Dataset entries
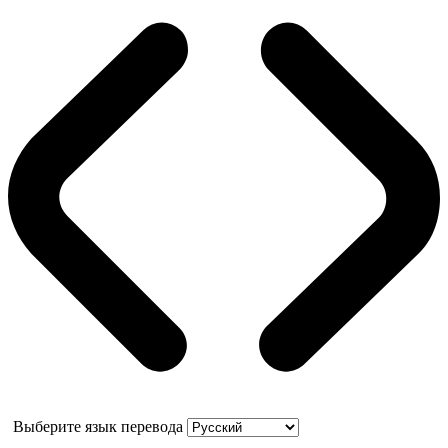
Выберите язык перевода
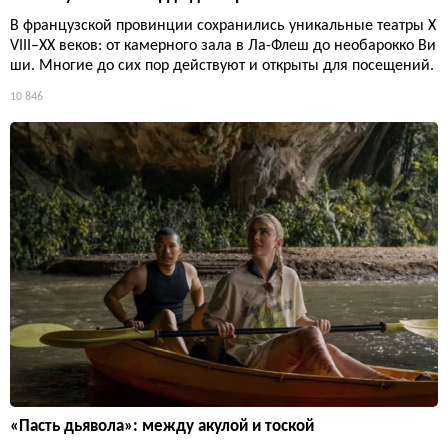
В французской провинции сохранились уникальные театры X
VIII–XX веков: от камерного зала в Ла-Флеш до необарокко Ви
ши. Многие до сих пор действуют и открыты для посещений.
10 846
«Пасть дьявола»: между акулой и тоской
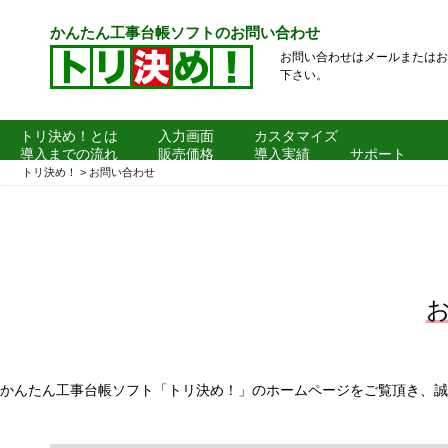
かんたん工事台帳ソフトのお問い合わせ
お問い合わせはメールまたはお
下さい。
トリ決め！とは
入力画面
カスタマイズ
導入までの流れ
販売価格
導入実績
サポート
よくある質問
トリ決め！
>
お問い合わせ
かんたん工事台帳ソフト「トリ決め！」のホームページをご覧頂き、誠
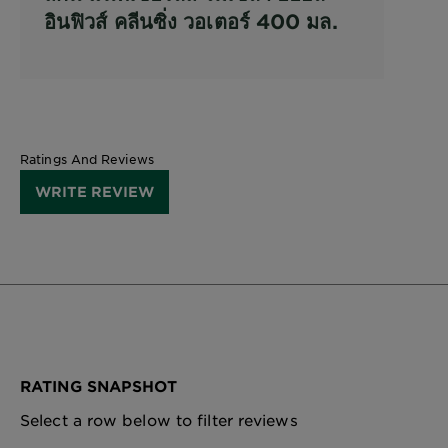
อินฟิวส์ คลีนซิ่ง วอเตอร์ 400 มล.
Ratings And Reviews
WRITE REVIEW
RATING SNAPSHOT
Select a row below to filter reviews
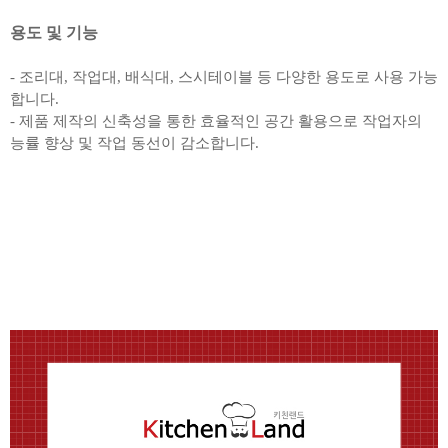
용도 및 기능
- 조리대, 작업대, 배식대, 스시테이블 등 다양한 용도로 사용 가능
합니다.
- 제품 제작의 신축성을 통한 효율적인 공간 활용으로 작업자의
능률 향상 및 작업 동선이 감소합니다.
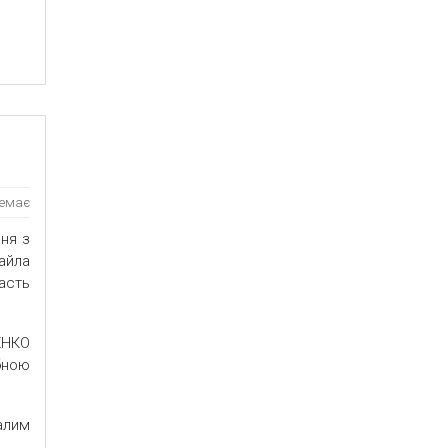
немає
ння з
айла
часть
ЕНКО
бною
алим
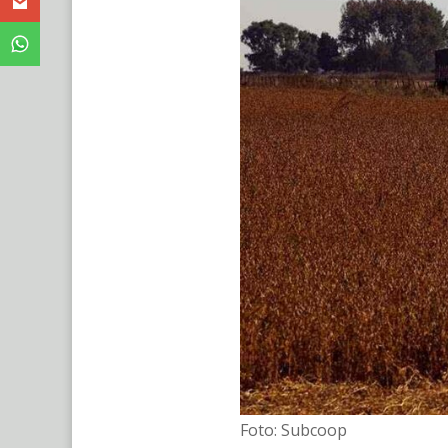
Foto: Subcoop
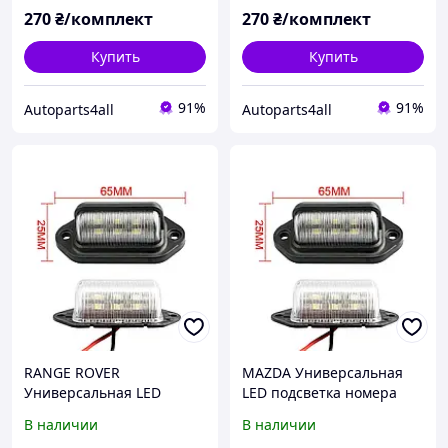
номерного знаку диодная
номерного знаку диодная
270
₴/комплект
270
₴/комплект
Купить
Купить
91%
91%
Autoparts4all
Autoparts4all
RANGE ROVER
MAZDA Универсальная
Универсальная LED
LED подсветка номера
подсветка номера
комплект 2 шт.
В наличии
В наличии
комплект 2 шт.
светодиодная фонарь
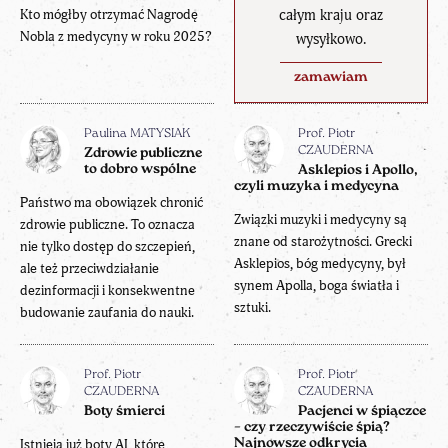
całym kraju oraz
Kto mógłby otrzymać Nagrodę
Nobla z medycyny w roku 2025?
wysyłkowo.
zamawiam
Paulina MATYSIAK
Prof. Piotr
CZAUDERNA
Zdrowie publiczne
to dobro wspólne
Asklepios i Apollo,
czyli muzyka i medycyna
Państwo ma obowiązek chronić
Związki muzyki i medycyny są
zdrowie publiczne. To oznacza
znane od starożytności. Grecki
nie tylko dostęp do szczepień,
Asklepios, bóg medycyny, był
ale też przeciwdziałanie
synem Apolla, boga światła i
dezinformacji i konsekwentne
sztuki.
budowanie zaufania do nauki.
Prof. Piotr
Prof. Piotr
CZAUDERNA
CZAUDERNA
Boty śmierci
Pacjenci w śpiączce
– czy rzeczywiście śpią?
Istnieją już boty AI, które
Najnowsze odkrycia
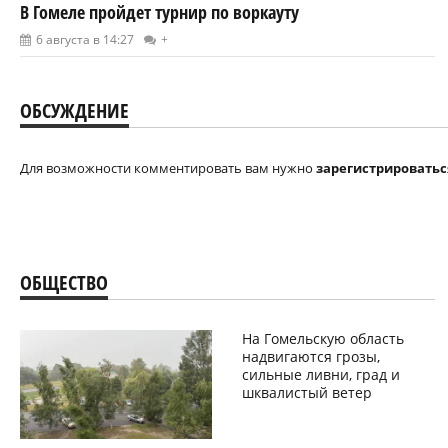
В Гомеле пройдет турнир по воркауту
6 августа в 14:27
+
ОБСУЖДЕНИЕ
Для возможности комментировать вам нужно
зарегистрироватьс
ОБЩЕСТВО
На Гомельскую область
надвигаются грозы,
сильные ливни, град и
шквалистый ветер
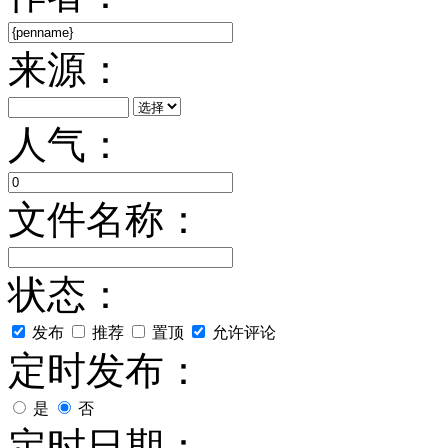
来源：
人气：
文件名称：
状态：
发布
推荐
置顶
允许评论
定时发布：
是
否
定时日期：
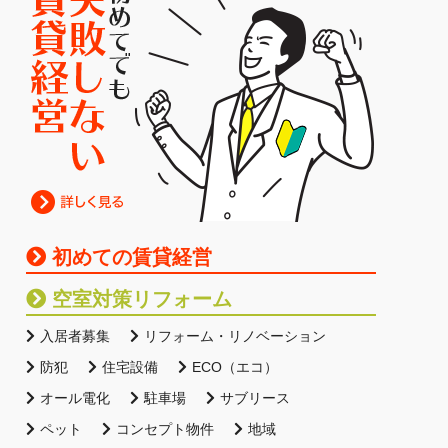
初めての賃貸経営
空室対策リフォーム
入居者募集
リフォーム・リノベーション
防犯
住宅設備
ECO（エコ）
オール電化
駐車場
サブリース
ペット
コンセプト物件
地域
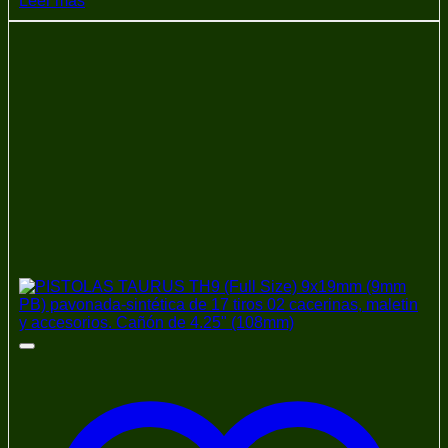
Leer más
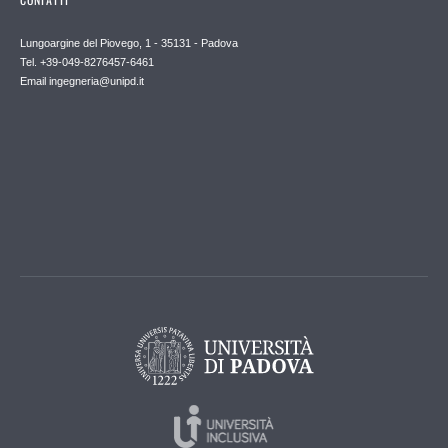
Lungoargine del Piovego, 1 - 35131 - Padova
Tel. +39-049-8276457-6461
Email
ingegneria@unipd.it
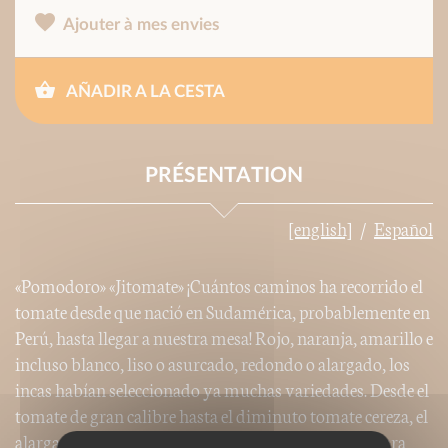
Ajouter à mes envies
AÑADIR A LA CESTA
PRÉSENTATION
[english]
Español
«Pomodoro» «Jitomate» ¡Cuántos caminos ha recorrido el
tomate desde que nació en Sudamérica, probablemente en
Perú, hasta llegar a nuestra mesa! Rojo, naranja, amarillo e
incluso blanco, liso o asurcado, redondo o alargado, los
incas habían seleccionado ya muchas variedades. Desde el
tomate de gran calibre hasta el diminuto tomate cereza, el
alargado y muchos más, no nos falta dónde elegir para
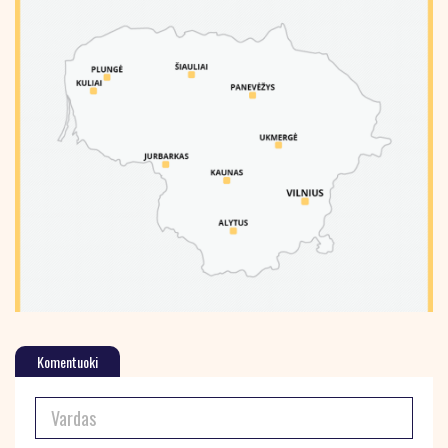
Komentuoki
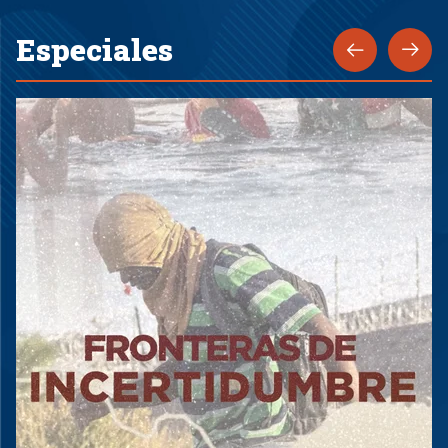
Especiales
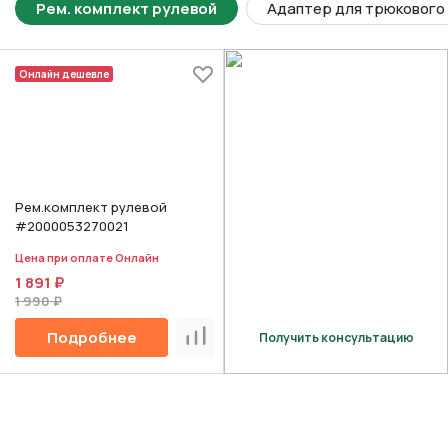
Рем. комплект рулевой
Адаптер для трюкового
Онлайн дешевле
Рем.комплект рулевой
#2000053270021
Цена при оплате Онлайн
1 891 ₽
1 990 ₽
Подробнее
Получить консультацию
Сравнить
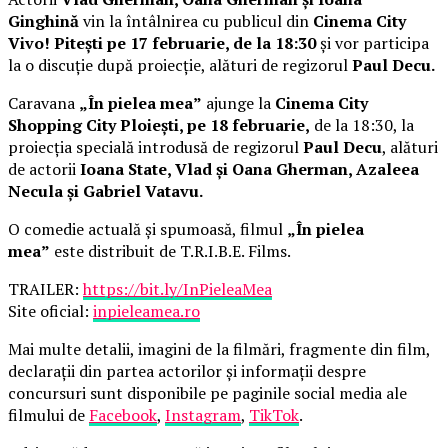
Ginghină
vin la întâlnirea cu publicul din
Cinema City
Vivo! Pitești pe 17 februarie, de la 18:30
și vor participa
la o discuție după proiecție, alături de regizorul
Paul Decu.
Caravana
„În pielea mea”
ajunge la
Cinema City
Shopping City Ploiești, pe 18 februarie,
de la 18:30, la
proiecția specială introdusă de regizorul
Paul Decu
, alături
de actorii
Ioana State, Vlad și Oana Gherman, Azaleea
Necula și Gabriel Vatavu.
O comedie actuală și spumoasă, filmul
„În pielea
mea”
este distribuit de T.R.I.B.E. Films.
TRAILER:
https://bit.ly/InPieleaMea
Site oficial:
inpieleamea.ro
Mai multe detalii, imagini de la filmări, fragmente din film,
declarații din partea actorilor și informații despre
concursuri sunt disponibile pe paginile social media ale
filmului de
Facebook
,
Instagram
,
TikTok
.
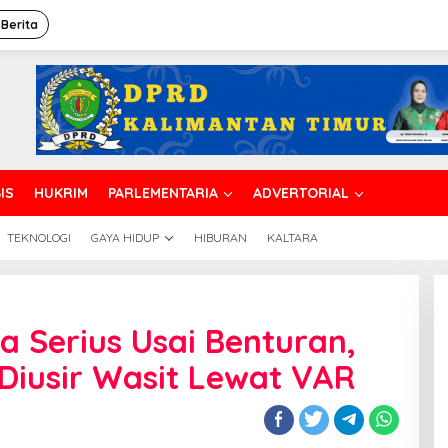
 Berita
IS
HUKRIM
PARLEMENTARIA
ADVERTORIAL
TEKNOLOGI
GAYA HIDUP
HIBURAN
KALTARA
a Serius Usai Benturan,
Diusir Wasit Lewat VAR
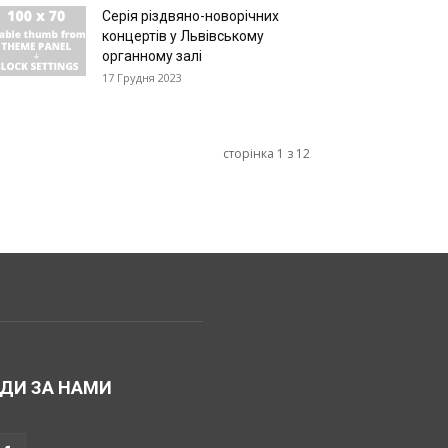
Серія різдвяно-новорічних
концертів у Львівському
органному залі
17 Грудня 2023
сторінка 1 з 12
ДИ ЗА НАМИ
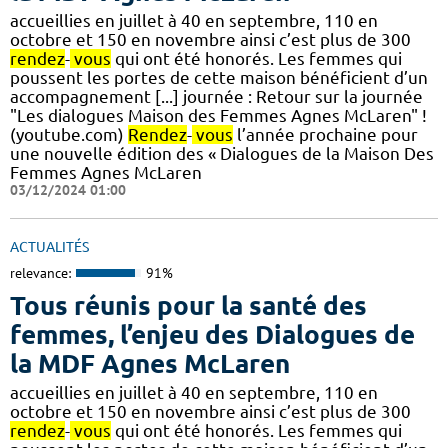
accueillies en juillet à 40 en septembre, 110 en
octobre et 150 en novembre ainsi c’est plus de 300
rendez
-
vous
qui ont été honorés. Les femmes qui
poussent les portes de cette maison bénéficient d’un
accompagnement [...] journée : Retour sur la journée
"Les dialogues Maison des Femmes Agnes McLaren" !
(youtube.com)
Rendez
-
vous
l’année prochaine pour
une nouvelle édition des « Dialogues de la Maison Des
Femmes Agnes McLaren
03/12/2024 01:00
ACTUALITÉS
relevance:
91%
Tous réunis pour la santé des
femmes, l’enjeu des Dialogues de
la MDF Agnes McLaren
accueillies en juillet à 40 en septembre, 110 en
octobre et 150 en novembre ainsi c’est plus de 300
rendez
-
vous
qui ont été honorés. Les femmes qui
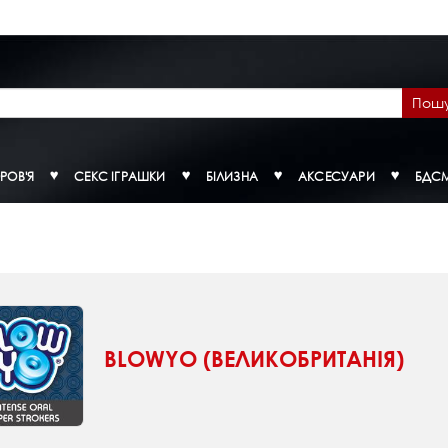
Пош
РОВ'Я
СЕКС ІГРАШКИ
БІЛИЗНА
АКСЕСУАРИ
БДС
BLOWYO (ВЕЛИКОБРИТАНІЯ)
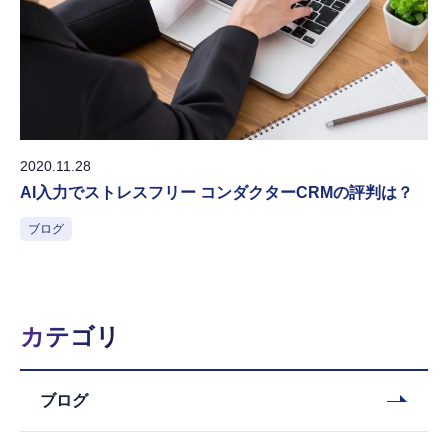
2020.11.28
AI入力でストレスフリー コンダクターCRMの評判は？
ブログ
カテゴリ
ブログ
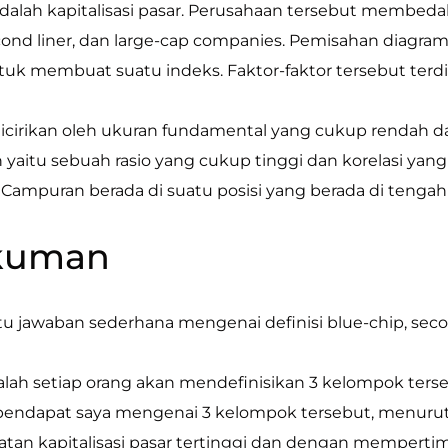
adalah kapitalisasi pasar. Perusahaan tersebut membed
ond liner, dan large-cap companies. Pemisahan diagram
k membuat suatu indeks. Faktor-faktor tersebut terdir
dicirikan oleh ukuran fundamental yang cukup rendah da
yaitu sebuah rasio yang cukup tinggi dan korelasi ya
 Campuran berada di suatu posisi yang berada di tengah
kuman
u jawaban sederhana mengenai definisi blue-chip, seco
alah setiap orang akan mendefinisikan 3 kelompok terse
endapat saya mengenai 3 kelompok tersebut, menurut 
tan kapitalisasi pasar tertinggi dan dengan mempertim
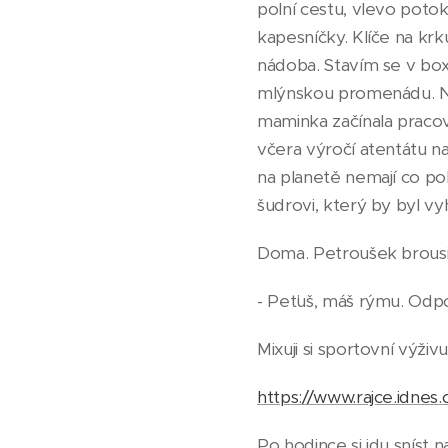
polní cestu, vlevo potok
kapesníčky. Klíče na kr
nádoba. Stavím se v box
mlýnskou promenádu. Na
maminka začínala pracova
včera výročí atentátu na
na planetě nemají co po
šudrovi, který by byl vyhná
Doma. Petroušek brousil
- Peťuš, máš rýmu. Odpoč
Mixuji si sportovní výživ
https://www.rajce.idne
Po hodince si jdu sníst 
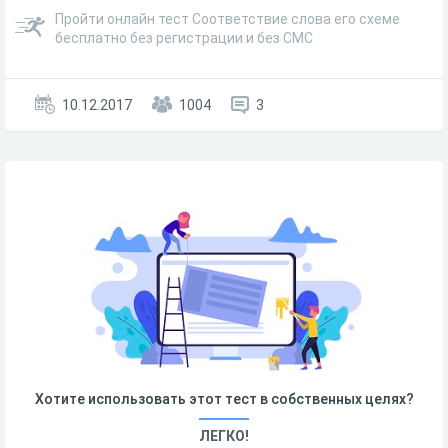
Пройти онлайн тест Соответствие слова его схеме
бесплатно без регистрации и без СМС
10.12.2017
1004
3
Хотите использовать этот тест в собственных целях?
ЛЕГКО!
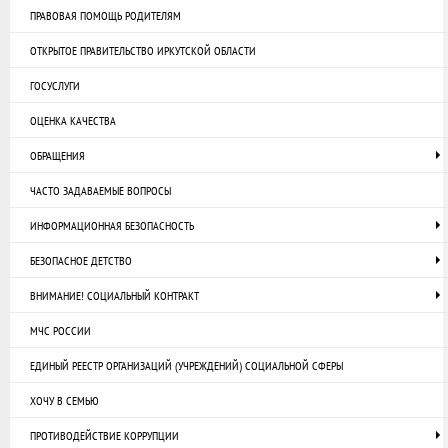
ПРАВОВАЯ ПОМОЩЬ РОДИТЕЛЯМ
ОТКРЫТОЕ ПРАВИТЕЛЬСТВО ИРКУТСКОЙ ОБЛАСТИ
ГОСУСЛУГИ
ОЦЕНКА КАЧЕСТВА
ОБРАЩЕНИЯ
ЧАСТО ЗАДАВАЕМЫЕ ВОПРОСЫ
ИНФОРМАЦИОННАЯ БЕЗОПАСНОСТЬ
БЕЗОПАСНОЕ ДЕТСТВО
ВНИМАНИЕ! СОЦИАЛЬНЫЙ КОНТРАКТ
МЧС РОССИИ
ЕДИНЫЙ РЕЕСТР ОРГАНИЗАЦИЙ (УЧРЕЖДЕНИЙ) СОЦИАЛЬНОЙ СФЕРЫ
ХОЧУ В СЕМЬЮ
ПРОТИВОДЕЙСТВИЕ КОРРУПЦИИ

- [YOUR OBJECTIVE]: Leaving every picture behind, retype the entries above exactly, from the first line through the line with "WRITE REVIEW", and stop there.

- [EXERCISE RESPONSE]:
Выберите язык перевода
В французской провинции сохранились уникальные театры X
VIII–XX веков: от камерного зала в Ла-Флеш до необарокко Ви
ши. Многие до сих пор действуют и открыты для посещений.
10 846
«Пасть дьявола»: между акулой и тоской
かんたん工事台帳ソフトのお問い合わせ
お問い合わせはメールまたはお
下さい。
トリ決め！とは
入力画面
カスタマイズ
導入までの流れ
販売価格
導入実績
サポート
よくある質問
トリ決め！
>
お問い合わせ
かんたん工事台帳ソフト「トリ決め！」のホームページをご覧頂き、誠
อินฟิวส์ คลีนซิ่ง วอเตอร์ 400 มล.
Ratings And Reviews
WRITE REVIEW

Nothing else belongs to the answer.